§ **EXCERPTED PASSAGE**:
# 22 Pistols



## todd river (Jul 31, 2008)

I wanted to purchase the advantage conversion kit for my
glock 19, but who knows how long it will take. So I have 
thought about 2 that Academy sells that seems to have
good reviews. They both sell for $299, the ruger 22/45
& the buckmark. From what I gather all rimfire pistols are
not as easy to take apart & clean as opposed to a center
fire pistol.

Between these 2 which do you prefer & why?


----------



## Joraca (Dec 29, 2007)

22/45 because of the grip angle and its accuracy reputation. Also resale value.

Joraca


----------



## TheCarver (May 5, 2011)

You tell the truth there, They are a little tricky the first couple time reassebling, But man they are fun. Took my first 1 to Jays, a Ruger. 20.oo later I looked up how they come apart an reassemble, Now The kids an I enjoy it every time we hit the range. [email protected] same story, little tricks to take down, Browning, High power, the same. Own one learn about it an enjoy it, ole Carver


----------



## Az-Vic (Jan 7, 2012)

Hey Todd; check out GlockTalk forums, they usually h ave some on there. I found this one ad.....might be interesting?
For sale is this LNIB Advantage Arms 19/23 Gen4 22 conversion kit.....includes the full kit with cleaning kit, 3 total magazines, and the extra threaded barrel and adapter along with the original kit standard barrel. 

he was asking $375 shipped, but did mention OBO?


----------



## Az-Vic (Jan 7, 2012)

You can check at [email protected] He has three listed on Phoenix backpage, they are the Tactical Soulutions TSG-22 threaded glock conversion units, which can take a can on the end of one so desires?
He has three in stock, and is wanting the princely sum of $399


----------



## HisName (Nov 29, 2009)




----------



## todd river (Jul 31, 2008)

§ **WHAT YOU WILL DO**: Retype the portion of the .22 pistol thread that begins at the words "You tell the" and ends after the words "did mention OBO?".

§ **Collected data**:
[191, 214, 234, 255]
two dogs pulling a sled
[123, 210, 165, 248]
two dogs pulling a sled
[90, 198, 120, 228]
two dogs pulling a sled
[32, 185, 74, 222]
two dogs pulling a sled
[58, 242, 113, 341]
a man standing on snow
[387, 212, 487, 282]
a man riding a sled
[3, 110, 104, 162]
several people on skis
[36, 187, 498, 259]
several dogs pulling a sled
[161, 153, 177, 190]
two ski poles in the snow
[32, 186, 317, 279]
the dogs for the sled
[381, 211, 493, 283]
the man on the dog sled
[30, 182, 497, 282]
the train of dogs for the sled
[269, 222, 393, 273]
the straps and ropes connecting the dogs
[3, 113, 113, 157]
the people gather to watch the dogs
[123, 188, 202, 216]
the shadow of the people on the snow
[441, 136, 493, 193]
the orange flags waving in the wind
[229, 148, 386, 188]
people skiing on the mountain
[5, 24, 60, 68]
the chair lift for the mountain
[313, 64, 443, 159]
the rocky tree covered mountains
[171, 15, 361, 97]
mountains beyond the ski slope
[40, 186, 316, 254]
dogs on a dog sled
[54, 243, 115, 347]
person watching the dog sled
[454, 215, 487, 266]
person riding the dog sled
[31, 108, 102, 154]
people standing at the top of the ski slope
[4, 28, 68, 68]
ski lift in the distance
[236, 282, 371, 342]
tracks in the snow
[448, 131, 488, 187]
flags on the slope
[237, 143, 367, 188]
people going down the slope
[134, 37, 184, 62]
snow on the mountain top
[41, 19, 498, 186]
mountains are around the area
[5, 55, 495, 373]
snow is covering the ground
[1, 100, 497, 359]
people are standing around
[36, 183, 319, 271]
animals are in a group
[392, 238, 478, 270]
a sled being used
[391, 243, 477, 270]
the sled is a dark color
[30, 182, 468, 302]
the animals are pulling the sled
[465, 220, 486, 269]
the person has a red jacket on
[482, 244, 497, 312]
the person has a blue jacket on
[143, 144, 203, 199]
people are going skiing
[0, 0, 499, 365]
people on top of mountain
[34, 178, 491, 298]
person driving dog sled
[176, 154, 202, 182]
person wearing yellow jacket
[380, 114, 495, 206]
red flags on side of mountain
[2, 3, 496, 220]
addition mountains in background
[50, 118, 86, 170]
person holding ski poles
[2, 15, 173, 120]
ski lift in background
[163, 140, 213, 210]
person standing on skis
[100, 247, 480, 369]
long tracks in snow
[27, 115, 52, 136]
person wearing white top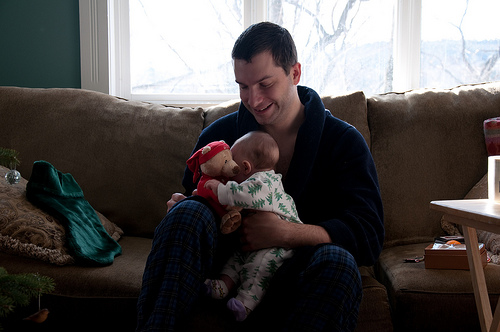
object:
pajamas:
[181, 136, 230, 199]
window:
[127, 0, 498, 94]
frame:
[80, 0, 420, 111]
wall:
[0, 0, 83, 89]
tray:
[429, 195, 499, 330]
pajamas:
[206, 167, 301, 313]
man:
[131, 18, 393, 330]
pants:
[125, 199, 360, 330]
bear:
[190, 133, 243, 231]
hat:
[181, 136, 231, 176]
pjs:
[206, 167, 303, 312]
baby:
[200, 127, 306, 317]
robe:
[127, 80, 395, 330]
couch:
[2, 82, 498, 329]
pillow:
[0, 179, 126, 266]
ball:
[1, 167, 33, 193]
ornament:
[17, 270, 47, 310]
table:
[430, 180, 495, 297]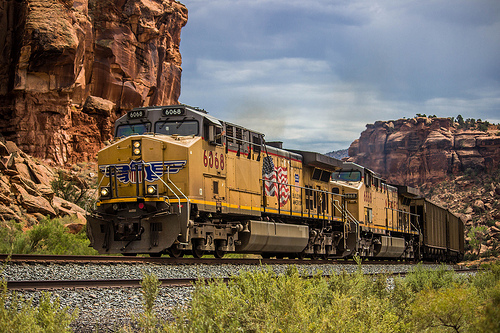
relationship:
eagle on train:
[98, 158, 184, 185] [86, 97, 466, 266]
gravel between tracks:
[118, 263, 249, 275] [26, 240, 264, 294]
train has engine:
[88, 90, 474, 302] [122, 102, 243, 240]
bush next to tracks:
[3, 264, 498, 331] [0, 249, 499, 285]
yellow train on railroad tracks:
[132, 108, 409, 240] [24, 247, 126, 285]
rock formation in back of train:
[339, 115, 498, 257] [86, 97, 466, 266]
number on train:
[202, 147, 227, 170] [86, 97, 466, 266]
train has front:
[86, 97, 466, 266] [98, 103, 200, 238]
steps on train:
[327, 199, 362, 261] [86, 97, 466, 266]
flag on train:
[259, 159, 307, 209] [86, 97, 466, 266]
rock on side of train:
[7, 3, 201, 245] [86, 97, 466, 266]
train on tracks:
[88, 90, 474, 302] [2, 252, 482, 290]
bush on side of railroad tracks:
[3, 264, 499, 332] [1, 243, 498, 300]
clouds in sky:
[209, 6, 294, 36] [171, 0, 498, 150]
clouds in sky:
[209, 6, 294, 36] [178, 3, 499, 163]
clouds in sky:
[209, 6, 294, 36] [213, 16, 378, 132]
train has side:
[88, 90, 474, 302] [275, 169, 387, 218]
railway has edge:
[65, 239, 100, 266] [44, 271, 84, 296]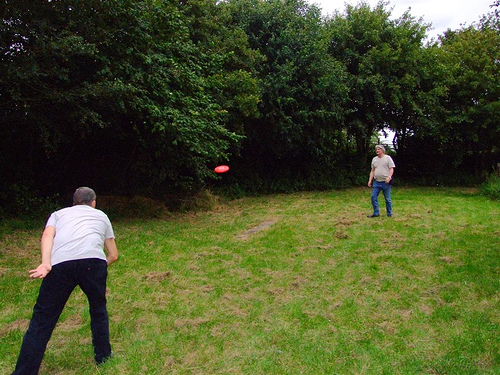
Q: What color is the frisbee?
A: Red.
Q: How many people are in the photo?
A: Two.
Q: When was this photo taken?
A: During the day.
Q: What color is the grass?
A: Green and brown.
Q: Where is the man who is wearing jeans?
A: In the background facing the camera.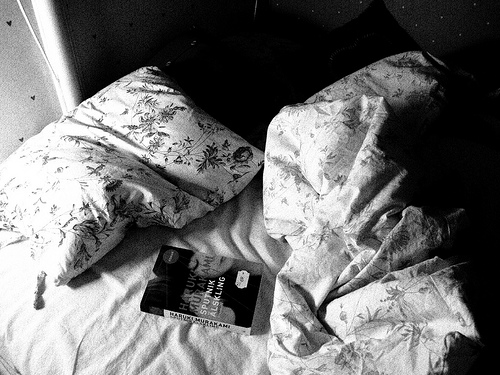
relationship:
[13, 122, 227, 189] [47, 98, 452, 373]
pillow on bed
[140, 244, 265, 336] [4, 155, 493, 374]
book on bed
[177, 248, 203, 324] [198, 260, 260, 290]
part of a book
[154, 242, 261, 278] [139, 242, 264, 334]
woman on book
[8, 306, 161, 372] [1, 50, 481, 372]
sheet on bed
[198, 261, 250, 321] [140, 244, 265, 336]
side of book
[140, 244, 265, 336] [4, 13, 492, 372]
book on bed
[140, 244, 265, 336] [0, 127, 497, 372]
book on bed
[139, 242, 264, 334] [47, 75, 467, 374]
book laying on bed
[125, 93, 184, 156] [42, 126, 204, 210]
design on pillow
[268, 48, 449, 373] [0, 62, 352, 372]
sheet laying on bed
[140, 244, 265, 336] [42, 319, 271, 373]
book laying on sheet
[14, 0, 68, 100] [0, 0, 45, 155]
cord for blind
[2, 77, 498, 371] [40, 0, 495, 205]
bed made on window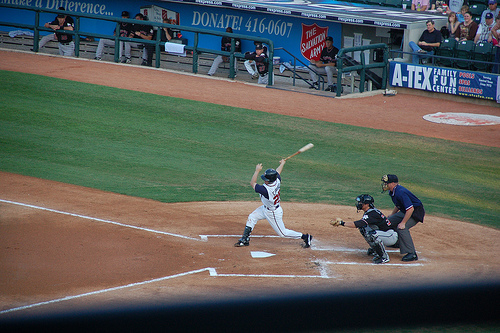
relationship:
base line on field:
[2, 195, 195, 248] [3, 43, 499, 316]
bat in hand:
[279, 140, 312, 161] [281, 161, 288, 165]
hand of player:
[281, 161, 288, 165] [242, 159, 312, 256]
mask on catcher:
[354, 195, 363, 214] [331, 192, 394, 265]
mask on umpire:
[381, 174, 391, 193] [383, 175, 432, 261]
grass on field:
[1, 71, 499, 231] [3, 43, 499, 316]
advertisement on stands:
[390, 63, 495, 99] [2, 1, 499, 114]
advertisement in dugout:
[1, 1, 344, 69] [0, 2, 392, 100]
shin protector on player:
[242, 218, 254, 241] [242, 159, 312, 256]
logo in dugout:
[299, 19, 333, 63] [0, 2, 392, 100]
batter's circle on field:
[422, 104, 499, 137] [3, 43, 499, 316]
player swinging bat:
[242, 159, 312, 256] [279, 140, 312, 161]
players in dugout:
[37, 9, 337, 86] [0, 2, 392, 100]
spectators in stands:
[399, 3, 497, 54] [2, 1, 499, 114]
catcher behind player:
[331, 192, 394, 265] [242, 159, 312, 256]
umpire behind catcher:
[383, 175, 432, 261] [331, 192, 394, 265]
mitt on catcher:
[328, 216, 342, 230] [331, 192, 394, 265]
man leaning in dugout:
[244, 40, 273, 78] [0, 2, 392, 100]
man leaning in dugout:
[46, 12, 80, 56] [0, 2, 392, 100]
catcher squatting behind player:
[331, 192, 394, 265] [242, 159, 312, 256]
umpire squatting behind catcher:
[383, 175, 432, 261] [331, 192, 394, 265]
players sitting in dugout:
[37, 9, 337, 86] [0, 2, 392, 100]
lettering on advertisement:
[188, 9, 291, 43] [1, 1, 344, 69]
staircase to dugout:
[270, 38, 359, 100] [0, 2, 392, 100]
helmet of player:
[259, 166, 276, 185] [242, 159, 312, 256]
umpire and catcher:
[383, 175, 432, 261] [331, 192, 394, 265]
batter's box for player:
[198, 212, 330, 278] [242, 159, 312, 256]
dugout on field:
[0, 2, 392, 100] [3, 43, 499, 316]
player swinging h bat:
[242, 159, 312, 256] [279, 140, 312, 161]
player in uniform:
[242, 159, 312, 256] [248, 184, 299, 240]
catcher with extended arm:
[331, 192, 394, 265] [330, 210, 366, 234]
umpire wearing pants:
[383, 175, 432, 261] [388, 215, 419, 254]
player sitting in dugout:
[242, 159, 312, 256] [0, 2, 392, 100]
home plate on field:
[251, 245, 272, 261] [3, 43, 499, 316]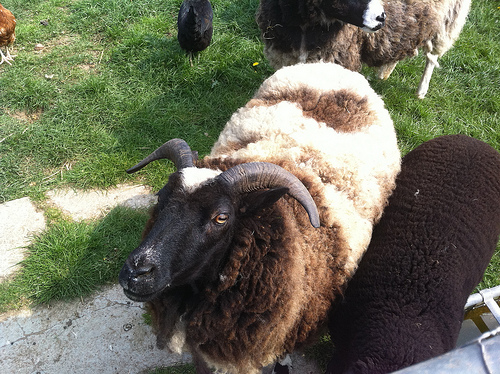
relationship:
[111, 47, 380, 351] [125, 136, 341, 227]
sheep has horns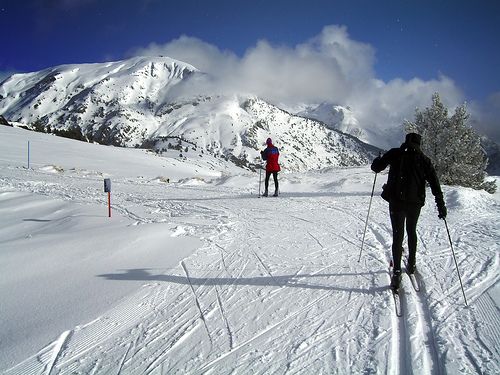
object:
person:
[371, 132, 449, 293]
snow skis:
[389, 247, 420, 318]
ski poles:
[357, 172, 471, 308]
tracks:
[357, 214, 442, 375]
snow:
[0, 55, 500, 375]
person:
[259, 138, 281, 198]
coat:
[261, 144, 282, 171]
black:
[369, 146, 447, 270]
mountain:
[0, 54, 389, 176]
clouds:
[130, 20, 499, 151]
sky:
[0, 0, 500, 147]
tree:
[401, 90, 500, 195]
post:
[103, 177, 111, 217]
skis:
[262, 190, 279, 197]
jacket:
[371, 142, 449, 219]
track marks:
[0, 167, 500, 375]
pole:
[27, 141, 30, 169]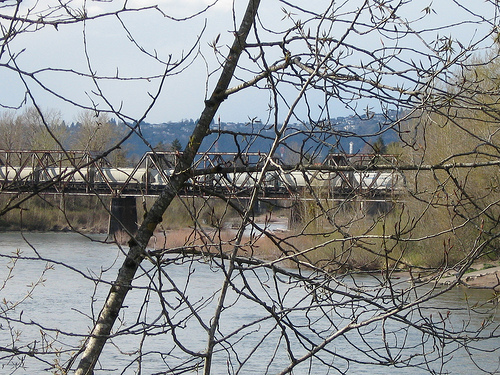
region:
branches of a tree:
[66, 21, 494, 352]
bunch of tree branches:
[117, 49, 488, 261]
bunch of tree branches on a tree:
[180, 16, 495, 346]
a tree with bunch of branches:
[30, 3, 291, 373]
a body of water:
[29, 269, 86, 309]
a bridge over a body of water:
[6, 138, 497, 262]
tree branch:
[202, 38, 313, 110]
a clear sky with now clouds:
[105, 42, 133, 69]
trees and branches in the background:
[22, 95, 466, 199]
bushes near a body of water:
[160, 185, 492, 299]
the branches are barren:
[170, 194, 340, 369]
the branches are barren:
[234, 239, 410, 364]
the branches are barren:
[145, 287, 309, 358]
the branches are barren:
[192, 309, 296, 363]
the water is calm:
[347, 322, 402, 368]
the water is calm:
[35, 283, 85, 313]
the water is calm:
[21, 275, 91, 332]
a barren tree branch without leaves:
[220, 225, 398, 350]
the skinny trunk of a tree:
[100, 215, 160, 305]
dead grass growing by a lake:
[350, 201, 420, 258]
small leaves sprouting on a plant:
[5, 273, 46, 344]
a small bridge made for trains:
[65, 145, 193, 242]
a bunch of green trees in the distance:
[111, 102, 173, 163]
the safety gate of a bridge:
[12, 139, 119, 193]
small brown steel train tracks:
[108, 173, 146, 207]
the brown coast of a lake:
[444, 255, 498, 309]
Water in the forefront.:
[1, 210, 496, 372]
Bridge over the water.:
[0, 144, 421, 199]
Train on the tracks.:
[0, 159, 417, 195]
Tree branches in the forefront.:
[5, 1, 497, 371]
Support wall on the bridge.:
[102, 92, 140, 194]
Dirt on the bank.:
[431, 255, 498, 292]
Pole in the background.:
[345, 140, 355, 157]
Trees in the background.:
[62, 98, 407, 153]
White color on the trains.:
[0, 159, 403, 194]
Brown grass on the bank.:
[157, 226, 275, 256]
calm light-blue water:
[0, 227, 491, 367]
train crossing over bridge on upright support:
[0, 150, 400, 235]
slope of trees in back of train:
[5, 120, 400, 160]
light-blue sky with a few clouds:
[5, 1, 490, 122]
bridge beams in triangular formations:
[10, 155, 365, 195]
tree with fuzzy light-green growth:
[311, 50, 491, 270]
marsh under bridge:
[5, 195, 215, 230]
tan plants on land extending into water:
[120, 225, 270, 260]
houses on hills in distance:
[122, 122, 205, 152]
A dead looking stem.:
[225, 323, 252, 346]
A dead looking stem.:
[318, 348, 360, 370]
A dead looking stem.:
[381, 326, 411, 333]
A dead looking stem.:
[377, 340, 416, 350]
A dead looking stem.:
[272, 215, 322, 255]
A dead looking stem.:
[294, 205, 349, 233]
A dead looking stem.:
[356, 77, 383, 94]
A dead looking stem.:
[377, 47, 405, 69]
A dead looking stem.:
[391, 21, 406, 46]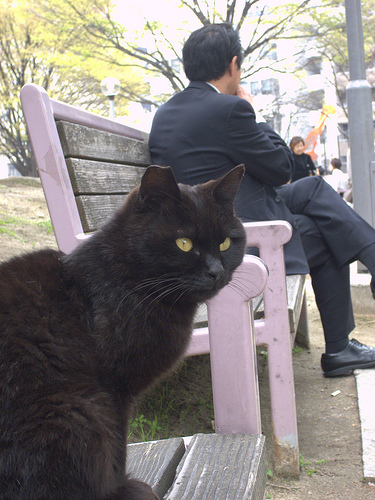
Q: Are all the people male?
A: No, they are both male and female.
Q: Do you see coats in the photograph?
A: Yes, there is a coat.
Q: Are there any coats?
A: Yes, there is a coat.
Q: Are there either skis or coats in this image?
A: Yes, there is a coat.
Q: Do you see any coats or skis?
A: Yes, there is a coat.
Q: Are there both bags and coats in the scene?
A: No, there is a coat but no bags.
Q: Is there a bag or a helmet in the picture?
A: No, there are no bags or helmets.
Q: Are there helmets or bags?
A: No, there are no bags or helmets.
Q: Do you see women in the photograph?
A: Yes, there is a woman.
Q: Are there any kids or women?
A: Yes, there is a woman.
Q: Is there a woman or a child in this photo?
A: Yes, there is a woman.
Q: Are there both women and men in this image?
A: Yes, there are both a woman and a man.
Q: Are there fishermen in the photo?
A: No, there are no fishermen.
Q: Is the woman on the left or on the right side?
A: The woman is on the right of the image.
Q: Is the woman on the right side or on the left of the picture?
A: The woman is on the right of the image.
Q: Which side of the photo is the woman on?
A: The woman is on the right of the image.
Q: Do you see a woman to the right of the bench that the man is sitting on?
A: Yes, there is a woman to the right of the bench.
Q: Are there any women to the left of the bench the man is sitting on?
A: No, the woman is to the right of the bench.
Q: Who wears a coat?
A: The woman wears a coat.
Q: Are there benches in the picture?
A: Yes, there is a bench.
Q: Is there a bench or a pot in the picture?
A: Yes, there is a bench.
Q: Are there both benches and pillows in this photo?
A: No, there is a bench but no pillows.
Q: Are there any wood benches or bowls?
A: Yes, there is a wood bench.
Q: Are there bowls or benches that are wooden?
A: Yes, the bench is wooden.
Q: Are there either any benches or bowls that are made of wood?
A: Yes, the bench is made of wood.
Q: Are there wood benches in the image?
A: Yes, there is a wood bench.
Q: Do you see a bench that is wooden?
A: Yes, there is a bench that is wooden.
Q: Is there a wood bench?
A: Yes, there is a bench that is made of wood.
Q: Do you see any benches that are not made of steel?
A: Yes, there is a bench that is made of wood.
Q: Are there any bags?
A: No, there are no bags.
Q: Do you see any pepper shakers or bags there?
A: No, there are no bags or pepper shakers.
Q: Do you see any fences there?
A: No, there are no fences.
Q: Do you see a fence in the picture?
A: No, there are no fences.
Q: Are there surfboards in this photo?
A: No, there are no surfboards.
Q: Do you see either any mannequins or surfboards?
A: No, there are no surfboards or mannequins.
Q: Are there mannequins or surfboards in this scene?
A: No, there are no surfboards or mannequins.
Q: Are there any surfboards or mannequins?
A: No, there are no surfboards or mannequins.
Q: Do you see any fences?
A: No, there are no fences.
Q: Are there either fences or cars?
A: No, there are no fences or cars.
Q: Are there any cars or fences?
A: No, there are no fences or cars.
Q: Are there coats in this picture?
A: Yes, there is a coat.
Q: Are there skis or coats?
A: Yes, there is a coat.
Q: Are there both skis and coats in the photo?
A: No, there is a coat but no skis.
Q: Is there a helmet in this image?
A: No, there are no helmets.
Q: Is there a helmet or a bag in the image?
A: No, there are no helmets or bags.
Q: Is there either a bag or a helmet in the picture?
A: No, there are no helmets or bags.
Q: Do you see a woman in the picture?
A: Yes, there is a woman.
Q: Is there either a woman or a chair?
A: Yes, there is a woman.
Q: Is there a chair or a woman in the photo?
A: Yes, there is a woman.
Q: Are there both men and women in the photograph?
A: Yes, there are both a woman and a man.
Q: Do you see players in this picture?
A: No, there are no players.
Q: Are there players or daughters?
A: No, there are no players or daughters.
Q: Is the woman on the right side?
A: Yes, the woman is on the right of the image.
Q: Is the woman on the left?
A: No, the woman is on the right of the image.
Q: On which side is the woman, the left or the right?
A: The woman is on the right of the image.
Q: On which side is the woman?
A: The woman is on the right of the image.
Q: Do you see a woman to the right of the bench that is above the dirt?
A: Yes, there is a woman to the right of the bench.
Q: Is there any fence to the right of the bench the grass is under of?
A: No, there is a woman to the right of the bench.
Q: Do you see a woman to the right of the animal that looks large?
A: Yes, there is a woman to the right of the cat.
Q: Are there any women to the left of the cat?
A: No, the woman is to the right of the cat.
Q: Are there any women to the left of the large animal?
A: No, the woman is to the right of the cat.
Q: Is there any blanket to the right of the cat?
A: No, there is a woman to the right of the cat.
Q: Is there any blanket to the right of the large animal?
A: No, there is a woman to the right of the cat.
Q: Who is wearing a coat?
A: The woman is wearing a coat.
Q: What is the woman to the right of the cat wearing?
A: The woman is wearing a coat.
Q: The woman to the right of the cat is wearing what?
A: The woman is wearing a coat.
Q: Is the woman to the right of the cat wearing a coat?
A: Yes, the woman is wearing a coat.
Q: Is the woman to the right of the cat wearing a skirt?
A: No, the woman is wearing a coat.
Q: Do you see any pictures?
A: No, there are no pictures.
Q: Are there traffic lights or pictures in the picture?
A: No, there are no pictures or traffic lights.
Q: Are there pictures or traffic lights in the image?
A: No, there are no pictures or traffic lights.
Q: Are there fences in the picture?
A: No, there are no fences.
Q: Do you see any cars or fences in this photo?
A: No, there are no fences or cars.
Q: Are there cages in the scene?
A: No, there are no cages.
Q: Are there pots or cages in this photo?
A: No, there are no cages or pots.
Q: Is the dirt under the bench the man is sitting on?
A: Yes, the dirt is under the bench.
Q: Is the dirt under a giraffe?
A: No, the dirt is under the bench.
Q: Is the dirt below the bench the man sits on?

§ **YOUR RESPONSE**:
You tell the truth there, They are a little tricky the first couple time reassebling, But man they are fun. Took my first 1 to Jays, a Ruger. 20.oo later I looked up how they come apart an reassemble, Now The kids an I enjoy it every time we hit the range. [email protected] same story, little tricks to take down, Browning, High power, the same. Own one learn about it an enjoy it, ole Carver


----------



## Az-Vic (Jan 7, 2012)

Hey Todd; check out GlockTalk forums, they usually h ave some on there. I found this one ad.....might be interesting?
For sale is this LNIB Advantage Arms 19/23 Gen4 22 conversion kit.....includes the full kit with cleaning kit, 3 total magazines, and the extra threaded barrel and adapter along with the original kit standard barrel. 

he was asking $375 shipped, but did mention OBO?